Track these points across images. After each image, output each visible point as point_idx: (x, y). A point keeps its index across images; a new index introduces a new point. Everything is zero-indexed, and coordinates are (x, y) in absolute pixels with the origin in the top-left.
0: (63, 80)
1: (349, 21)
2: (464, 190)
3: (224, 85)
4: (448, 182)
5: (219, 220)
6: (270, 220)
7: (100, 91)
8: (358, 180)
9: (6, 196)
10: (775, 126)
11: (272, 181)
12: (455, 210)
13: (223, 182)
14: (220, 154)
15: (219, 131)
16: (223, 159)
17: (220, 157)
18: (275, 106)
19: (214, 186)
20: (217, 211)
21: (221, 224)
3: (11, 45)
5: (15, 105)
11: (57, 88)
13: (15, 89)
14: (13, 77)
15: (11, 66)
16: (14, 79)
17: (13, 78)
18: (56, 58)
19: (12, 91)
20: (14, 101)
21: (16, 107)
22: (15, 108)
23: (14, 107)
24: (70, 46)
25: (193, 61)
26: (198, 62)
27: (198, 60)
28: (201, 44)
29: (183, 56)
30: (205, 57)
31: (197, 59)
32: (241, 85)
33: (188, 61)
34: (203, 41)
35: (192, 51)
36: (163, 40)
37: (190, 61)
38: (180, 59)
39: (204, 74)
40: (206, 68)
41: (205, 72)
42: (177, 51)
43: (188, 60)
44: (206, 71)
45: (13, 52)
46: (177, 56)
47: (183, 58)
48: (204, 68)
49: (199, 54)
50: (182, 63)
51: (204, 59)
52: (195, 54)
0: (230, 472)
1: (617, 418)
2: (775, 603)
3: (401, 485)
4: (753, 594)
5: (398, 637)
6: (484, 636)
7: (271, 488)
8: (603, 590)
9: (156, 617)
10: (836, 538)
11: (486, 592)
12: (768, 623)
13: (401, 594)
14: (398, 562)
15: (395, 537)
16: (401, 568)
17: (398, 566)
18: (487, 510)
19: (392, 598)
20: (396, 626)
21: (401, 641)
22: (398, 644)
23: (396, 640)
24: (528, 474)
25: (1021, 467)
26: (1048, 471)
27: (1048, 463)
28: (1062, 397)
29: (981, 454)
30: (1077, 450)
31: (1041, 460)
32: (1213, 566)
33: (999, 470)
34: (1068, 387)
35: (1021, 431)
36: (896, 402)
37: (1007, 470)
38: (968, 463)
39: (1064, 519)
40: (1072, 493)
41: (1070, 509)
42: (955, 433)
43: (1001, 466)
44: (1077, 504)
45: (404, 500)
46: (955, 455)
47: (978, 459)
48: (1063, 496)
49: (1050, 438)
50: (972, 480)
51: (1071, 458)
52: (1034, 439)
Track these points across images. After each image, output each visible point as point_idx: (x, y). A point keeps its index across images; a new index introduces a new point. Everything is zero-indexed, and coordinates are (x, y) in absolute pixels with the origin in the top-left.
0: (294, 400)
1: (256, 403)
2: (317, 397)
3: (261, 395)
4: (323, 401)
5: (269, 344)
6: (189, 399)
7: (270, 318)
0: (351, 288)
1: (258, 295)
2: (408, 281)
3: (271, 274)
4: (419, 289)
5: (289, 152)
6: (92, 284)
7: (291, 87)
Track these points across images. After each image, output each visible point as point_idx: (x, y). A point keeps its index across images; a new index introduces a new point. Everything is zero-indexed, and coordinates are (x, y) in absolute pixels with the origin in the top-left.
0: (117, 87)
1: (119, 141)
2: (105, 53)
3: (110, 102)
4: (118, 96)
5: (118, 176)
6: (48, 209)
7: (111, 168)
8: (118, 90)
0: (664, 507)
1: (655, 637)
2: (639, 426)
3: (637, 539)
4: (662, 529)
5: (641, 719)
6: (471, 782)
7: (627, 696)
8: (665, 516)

○ ○ ○ ○

■ **Problem to solve**
Print every one of the rows above again, without changing a single character.

■ **Answer space**
Track these points across images. After each image, output each visible point as point_idx: (x, y). A point keeps its index across images; a new index introduces a new point. Everything is zero-indexed, and coordinates are (x, y) in absolute pixels with the origin in the top-left.
0: (63, 80)
1: (349, 21)
2: (464, 190)
3: (224, 85)
4: (448, 182)
5: (219, 220)
6: (270, 220)
7: (100, 91)
8: (358, 180)
9: (6, 196)
10: (775, 126)
11: (272, 181)
12: (455, 210)
13: (223, 182)
14: (220, 154)
15: (219, 131)
16: (223, 159)
17: (220, 157)
18: (275, 106)
19: (214, 186)
20: (217, 211)
21: (221, 224)
3: (11, 45)
5: (15, 105)
11: (57, 88)
13: (15, 89)
14: (13, 77)
15: (11, 66)
16: (14, 79)
17: (13, 78)
18: (56, 58)
19: (12, 91)
20: (14, 101)
21: (16, 107)
22: (15, 108)
23: (14, 107)
24: (70, 46)
25: (193, 61)
26: (198, 62)
27: (198, 60)
28: (201, 44)
29: (183, 56)
30: (205, 57)
31: (197, 59)
32: (241, 85)
33: (188, 61)
34: (203, 41)
35: (192, 51)
36: (163, 40)
37: (190, 61)
38: (180, 59)
39: (204, 74)
40: (206, 68)
41: (205, 72)
42: (177, 51)
43: (188, 60)
44: (206, 71)
45: (13, 52)
46: (177, 56)
47: (183, 58)
48: (204, 68)
49: (199, 54)
50: (182, 63)
51: (204, 59)
52: (195, 54)
0: (230, 472)
1: (617, 418)
2: (775, 603)
3: (401, 485)
4: (753, 594)
5: (398, 637)
6: (484, 636)
7: (271, 488)
8: (603, 590)
9: (156, 617)
10: (836, 538)
11: (486, 592)
12: (768, 623)
13: (401, 594)
14: (398, 562)
15: (395, 537)
16: (401, 568)
17: (398, 566)
18: (487, 510)
19: (392, 598)
20: (396, 626)
21: (401, 641)
22: (398, 644)
23: (396, 640)
24: (528, 474)
25: (1021, 467)
26: (1048, 471)
27: (1048, 463)
28: (1062, 397)
29: (981, 454)
30: (1077, 450)
31: (1041, 460)
32: (1213, 566)
33: (999, 470)
34: (1068, 387)
35: (1021, 431)
36: (896, 402)
37: (1007, 470)
38: (968, 463)
39: (1064, 519)
40: (1072, 493)
41: (1070, 509)
42: (955, 433)
43: (1001, 466)
44: (1077, 504)
45: (404, 500)
46: (955, 455)
47: (978, 459)
48: (1063, 496)
49: (1050, 438)
50: (972, 480)
51: (1071, 458)
52: (1034, 439)
Track these points across images. After each image, output each visible point as point_idx: (x, y). A point keeps its index across images; a new index introduces a new point. Everything is zero-indexed, and coordinates are (x, y) in absolute pixels with the origin in the top-left.
0: (294, 400)
1: (256, 403)
2: (317, 397)
3: (261, 395)
4: (323, 401)
5: (269, 344)
6: (189, 399)
7: (270, 318)
0: (351, 288)
1: (258, 295)
2: (408, 281)
3: (271, 274)
4: (419, 289)
5: (289, 152)
6: (92, 284)
7: (291, 87)
Track these points across images. After each image, output each visible point as point_idx: (x, y). A point keeps its index across images; a new index introduces a new point. Everything is zero-indexed, and coordinates are (x, y) in absolute pixels with the origin in the top-left.
0: (117, 87)
1: (119, 141)
2: (105, 53)
3: (110, 102)
4: (118, 96)
5: (118, 176)
6: (48, 209)
7: (111, 168)
8: (118, 90)
0: (664, 507)
1: (655, 637)
2: (639, 426)
3: (637, 539)
4: (662, 529)
5: (641, 719)
6: (471, 782)
7: (627, 696)
8: (665, 516)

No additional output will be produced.